*What the task requires*
Please repeat, from the entries that follow, the lines from the one containing "التحقيق حيال الوقائع" through the one containing "مثل هذه الوقائع مستقبلًا." exactly, adding nothing.

*Records provided*
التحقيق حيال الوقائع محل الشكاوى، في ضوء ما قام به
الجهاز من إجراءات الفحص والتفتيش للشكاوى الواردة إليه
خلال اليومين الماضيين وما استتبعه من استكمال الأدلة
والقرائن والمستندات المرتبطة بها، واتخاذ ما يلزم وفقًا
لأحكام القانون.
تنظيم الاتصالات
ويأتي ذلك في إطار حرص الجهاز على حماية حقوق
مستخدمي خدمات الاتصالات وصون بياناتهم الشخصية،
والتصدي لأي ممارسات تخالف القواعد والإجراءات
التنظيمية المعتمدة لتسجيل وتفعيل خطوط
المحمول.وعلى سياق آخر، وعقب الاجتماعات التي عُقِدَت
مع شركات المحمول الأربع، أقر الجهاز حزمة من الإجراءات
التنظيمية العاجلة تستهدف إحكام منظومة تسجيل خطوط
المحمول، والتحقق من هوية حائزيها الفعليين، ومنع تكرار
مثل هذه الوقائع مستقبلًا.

==

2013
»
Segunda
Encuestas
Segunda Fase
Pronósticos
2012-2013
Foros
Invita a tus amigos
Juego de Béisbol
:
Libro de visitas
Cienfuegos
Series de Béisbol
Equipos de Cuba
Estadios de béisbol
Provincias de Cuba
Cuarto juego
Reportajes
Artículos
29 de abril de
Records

---

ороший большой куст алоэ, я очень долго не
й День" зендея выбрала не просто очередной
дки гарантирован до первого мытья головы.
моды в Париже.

*Solution to this task*
التحقيق حيال الوقائع محل الشكاوى، في ضوء ما قام به
الجهاز من إجراءات الفحص والتفتيش للشكاوى الواردة إليه
خلال اليومين الماضيين وما استتبعه من استكمال الأدلة
والقرائن والمستندات المرتبطة بها، واتخاذ ما يلزم وفقًا
لأحكام القانون.
تنظيم الاتصالات
ويأتي ذلك في إطار حرص الجهاز على حماية حقوق
مستخدمي خدمات الاتصالات وصون بياناتهم الشخصية،
والتصدي لأي ممارسات تخالف القواعد والإجراءات
التنظيمية المعتمدة لتسجيل وتفعيل خطوط
المحمول.وعلى سياق آخر، وعقب الاجتماعات التي عُقِدَت
مع شركات المحمول الأربع، أقر الجهاز حزمة من الإجراءات
التنظيمية العاجلة تستهدف إحكام منظومة تسجيل خطوط
المحمول، والتحقق من هوية حائزيها الفعليين، ومنع تكرار
مثل هذه الوقائع مستقبلًا.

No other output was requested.